No dia seguinte, depois da minha reunião de negócios com os acionistas, quando o expediente chegou ao fim, me arrumei para sair de novo. Estava decidido a voltar àquela boate novamente e ter aquela mulher para mim. Assim que cheguei no local, encontrei Louren na ala de baixo limpando uma das mesas tranquilamente.
Aproximei-me a cumprimentando, mas ela me ignorou. Então, me sentei em um dos bancos do bar, observando-a de cima a baixo. Que bunda essa mulher tem. Imaginei-me lhe dando uns tapas em um momento de intimidade. Céus, como estou pensando nisso aqui neste local? Ainda por cima, na frente dos outros.
Depois que ela terminou o serviço nas mesas, seguiu com a bandeja para o balcão. Quando seu celular tocou, ela saiu para fora para atender. Resolvi ir atrás dela. Não posso desperdiçar nenhuma chance. Assim que cheguei mais perto, percebi que a própria está bem nervosa, conversando com a pessoa do outro lado da linha.
- O que foi que aconteceu dessa vez? Não me diga que eles voltaram a te procurar?
Ela passa a mão em seus cabelos negros completamente nervosa! Julgo que deve ser grave o que aconteceu. Louren se expressou assustada quando a pessoa revela algo.
- Eles fizeram o quê? Isso é tudo culpa sua, Luan... fica se metendo com essa gente que não presta! Eu não posso te ajudar. Onde arrumarei todo esse dinheiro? Espero que a nossa mãe esteja bem, pois se ela passar mal por sua culpa, e algo acontecer, vou te culpar para o resto da vida por isso. Falo com você quando eu chegar em casa, eu preciso desligar, tenho que trabalhar...
Louren desliga o seu celular. Notei que, pela situação que ela passa, a coisa deve ser bem grave! Ela solta um suspiro fundo e diz olhando para o céu desesperada.
- Meu Deus!? Onde arrumarei todo esse dinheiro? Meu irmão realmente é um filho da puta! Que minha mãe me perdoe por chamá-lo assim, por que ele tinha que se meter com essas pessoas?
Sei que ela está passando por um momento delicado com muitas coisas acontecendo em sua vida, mas eu não perderia essa oportunidade por nada.
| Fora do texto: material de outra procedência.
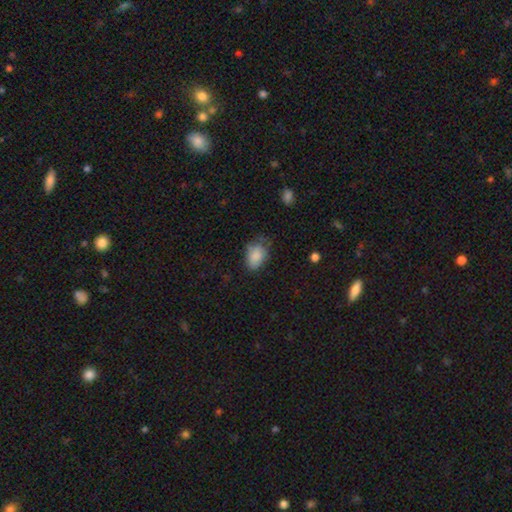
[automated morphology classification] type=smooth (83%); roundness=in between (81%); merging=none (50%).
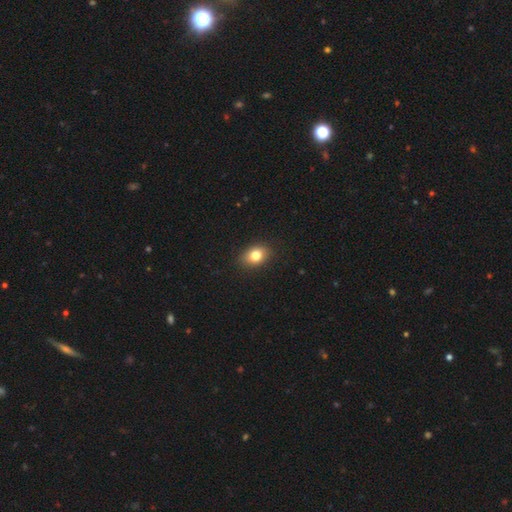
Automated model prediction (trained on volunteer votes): Q: Smooth or featured?
A: smooth (80%); runner-up: star or artifact (10%)
Q: How rounded?
A: in between (66%); runner-up: round (33%)
Q: Merging?
A: none (88%); runner-up: minor disturbance (9%)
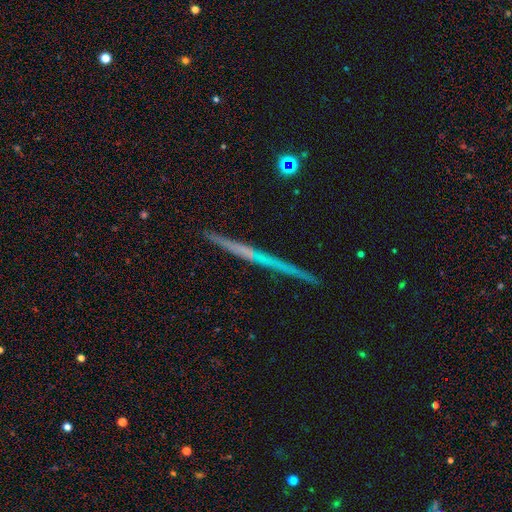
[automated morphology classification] type=featured or disk (66%); edge-on=yes (97%); edge-on bulge=none (67%); merging=none (89%).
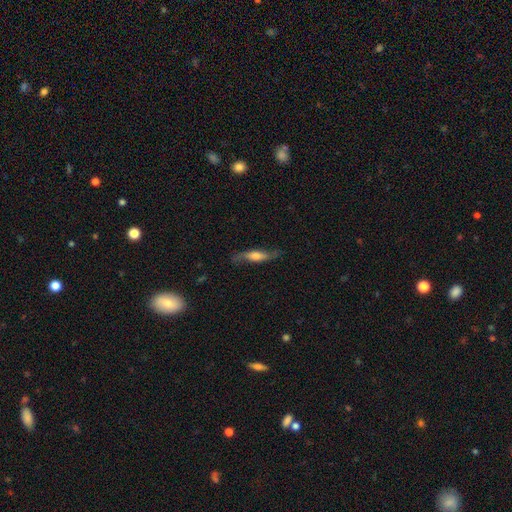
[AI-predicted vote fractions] smooth_or_featured: featured or disk (p=0.59) [alt: smooth p=0.34]
disk_edge_on: yes (p=0.55) [alt: no p=0.45]
merging: none (p=0.72) [alt: minor disturbance p=0.19]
Era agora ou nunca. Aproximei-me mais e disse:
- Talvez eu seja a solução para os seus problemas, Louren. Posso arrumar o dinheiro que você precisa!
Ela acaba tomando um susto ao perceber que estou ali e se vira me observando séria. Passa a língua nos lábios e responde.
- Eu não preciso da sua ajuda! Darei um jeito de resolver isso. Pare de ficar atrás de mim, já disse que não estou afim de você.
- Não me leve a mal, mas eu ouvi que se trata de muito dinheiro! Outra pessoa não pode te ajudar, nem mesmo o banco. - ela me encara séria e então responde, estreitando os olhos desconfiada.
- É a troco do que você iria me ajudar? Porque sei que isso você não fará de graça!
- Seja minha sugar baby! Cuidarei muito bem de você. Assine um contrato sexual comigo de dois anos, seja minha acompanhante de luxo, pois eu sempre gosto de estar acompanhado de uma bela mulher. Depois disso, você estará livre para viver sua vida de novo. Darei um tempo para você pensar sobre minha proposta.
Eu não deixei que ela me respondesse e me virei para sair de sua presença. Ela me observava de boca aberta, chocada com a audácia da minha proposta. Sempre fui direto no que quero, agora é apenas uma questão de tempo até que ela decida aceitar e se tornar minha nova sugar baby.